** START OF PASSAGE GIVEN **
Deep sleep, death and reincarnation

Deep sleep, death and reincarnation

On waking up after dreamless deep sleep, identification continues with the same set of bodily sensations. Does that mean identification still remains at a subtler level while in deep sleep? If so, does this tendency of identification continue even after the death of physical body? And would this imply that mind survives death?

 

Identification is always in the form of a thought. For instance, the primary identification is a thought that goes something like this: ‘I, consciousness, am located in and as the sensation called “the body’’’.

The only substance to that identification is the thought that thinks it, although it is further substantiated by feelings in the body. Consciousness itself is not actually implicated by this thought any more than a screen is implicated by an image that appears on it. Consciousness is always only experiencing itself, in the sense of being itself, just as the screen is only ever being itself.
** END OF PASSAGE GIVEN **
** START OF SUPPLIED DATA **
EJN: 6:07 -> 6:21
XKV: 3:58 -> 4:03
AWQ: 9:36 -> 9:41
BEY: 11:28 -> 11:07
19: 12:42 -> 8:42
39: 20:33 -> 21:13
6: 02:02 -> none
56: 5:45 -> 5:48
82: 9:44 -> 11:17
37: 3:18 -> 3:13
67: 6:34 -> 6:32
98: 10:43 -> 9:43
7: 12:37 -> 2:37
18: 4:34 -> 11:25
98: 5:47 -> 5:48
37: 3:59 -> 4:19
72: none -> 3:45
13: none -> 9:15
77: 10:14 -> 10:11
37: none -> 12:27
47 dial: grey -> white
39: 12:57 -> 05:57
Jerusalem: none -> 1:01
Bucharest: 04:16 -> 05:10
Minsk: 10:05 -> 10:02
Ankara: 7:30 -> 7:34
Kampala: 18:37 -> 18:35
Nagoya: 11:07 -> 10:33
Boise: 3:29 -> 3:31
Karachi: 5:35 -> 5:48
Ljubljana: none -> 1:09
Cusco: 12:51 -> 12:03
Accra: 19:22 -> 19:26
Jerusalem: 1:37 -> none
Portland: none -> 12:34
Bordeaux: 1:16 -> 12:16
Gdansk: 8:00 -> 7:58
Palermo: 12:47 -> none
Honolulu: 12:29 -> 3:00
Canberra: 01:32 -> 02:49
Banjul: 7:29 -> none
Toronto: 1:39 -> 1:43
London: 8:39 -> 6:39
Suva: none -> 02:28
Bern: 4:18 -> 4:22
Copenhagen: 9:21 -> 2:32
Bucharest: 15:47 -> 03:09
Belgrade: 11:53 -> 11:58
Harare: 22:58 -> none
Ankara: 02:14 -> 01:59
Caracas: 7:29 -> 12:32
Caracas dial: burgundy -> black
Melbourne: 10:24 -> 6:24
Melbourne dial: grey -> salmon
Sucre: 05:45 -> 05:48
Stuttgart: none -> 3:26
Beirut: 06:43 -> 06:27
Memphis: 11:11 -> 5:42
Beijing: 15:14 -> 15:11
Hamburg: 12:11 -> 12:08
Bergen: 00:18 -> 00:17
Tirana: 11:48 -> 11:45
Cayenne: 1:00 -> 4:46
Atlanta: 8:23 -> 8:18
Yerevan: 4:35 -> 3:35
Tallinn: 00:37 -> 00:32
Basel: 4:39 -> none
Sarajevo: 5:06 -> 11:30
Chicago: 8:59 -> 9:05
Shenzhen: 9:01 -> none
** END OF SUPPLIED DATA **
TASKS TO COMPLETE:
a) Reproduce every line of the clock time-change listing above, unchanged and in the same order.
b) Please continue the passage on deep sleep, death and reincarnation, picking up after its final sentence.

EXERCISE RESULTS:
a)
EJN: 6:07 -> 6:21
XKV: 3:58 -> 4:03
AWQ: 9:36 -> 9:41
BEY: 11:28 -> 11:07
19: 12:42 -> 8:42
39: 20:33 -> 21:13
6: 02:02 -> none
56: 5:45 -> 5:48
82: 9:44 -> 11:17
37: 3:18 -> 3:13
67: 6:34 -> 6:32
98: 10:43 -> 9:43
7: 12:37 -> 2:37
18: 4:34 -> 11:25
98: 5:47 -> 5:48
37: 3:59 -> 4:19
72: none -> 3:45
13: none -> 9:15
77: 10:14 -> 10:11
37: none -> 12:27
47 dial: grey -> white
39: 12:57 -> 05:57
Jerusalem: none -> 1:01
Bucharest: 04:16 -> 05:10
Minsk: 10:05 -> 10:02
Ankara: 7:30 -> 7:34
Kampala: 18:37 -> 18:35
Nagoya: 11:07 -> 10:33
Boise: 3:29 -> 3:31
Karachi: 5:35 -> 5:48
Ljubljana: none -> 1:09
Cusco: 12:51 -> 12:03
Accra: 19:22 -> 19:26
Jerusalem: 1:37 -> none
Portland: none -> 12:34
Bordeaux: 1:16 -> 12:16
Gdansk: 8:00 -> 7:58
Palermo: 12:47 -> none
Honolulu: 12:29 -> 3:00
Canberra: 01:32 -> 02:49
Banjul: 7:29 -> none
Toronto: 1:39 -> 1:43
London: 8:39 -> 6:39
Suva: none -> 02:28
Bern: 4:18 -> 4:22
Copenhagen: 9:21 -> 2:32
Bucharest: 15:47 -> 03:09
Belgrade: 11:53 -> 11:58
Harare: 22:58 -> none
Ankara: 02:14 -> 01:59
Caracas: 7:29 -> 12:32
Caracas dial: burgundy -> black
Melbourne: 10:24 -> 6:24
Melbourne dial: grey -> salmon
Sucre: 05:45 -> 05:48
Stuttgart: none -> 3:26
Beirut: 06:43 -> 06:27
Memphis: 11:11 -> 5:42
Beijing: 15:14 -> 15:11
Hamburg: 12:11 -> 12:08
Bergen: 00:18 -> 00:17
Tirana: 11:48 -> 11:45
Cayenne: 1:00 -> 4:46
Atlanta: 8:23 -> 8:18
Yerevan: 4:35 -> 3:35
Tallinn: 00:37 -> 00:32
Basel: 4:39 -> none
Sarajevo: 5:06 -> 11:30
Chicago: 8:59 -> 9:05
Shenzhen: 9:01 -> none

b)
The identifying thought is known as a ‘thought’ only to thought itself. It is only thought that says it is a ‘thought’. Consciousness only knows ‘it’ as itself. The same is true of all sensations and perceptions. Only thought knows them as ‘sensations’ and ‘perceptions’. Consciousness is too close to all experience, too intimately, utterly ‘one with’ all experience, to know it as something other than itself.

Only thought seemingly steps back from experience and labels one part of it ‘thought’ or ‘mind’, another part ‘sensation’ or ‘body’ and another part ‘perception’ or ‘world’. Without this ‘stepping back’ of thought, there is only the utter intimacy, directness and immediacy of consciousness being itself. Experiencing is another name for this.

However, thought can never really step back or out of experience itself. It only seems to step back or out from its own imaginary point of view.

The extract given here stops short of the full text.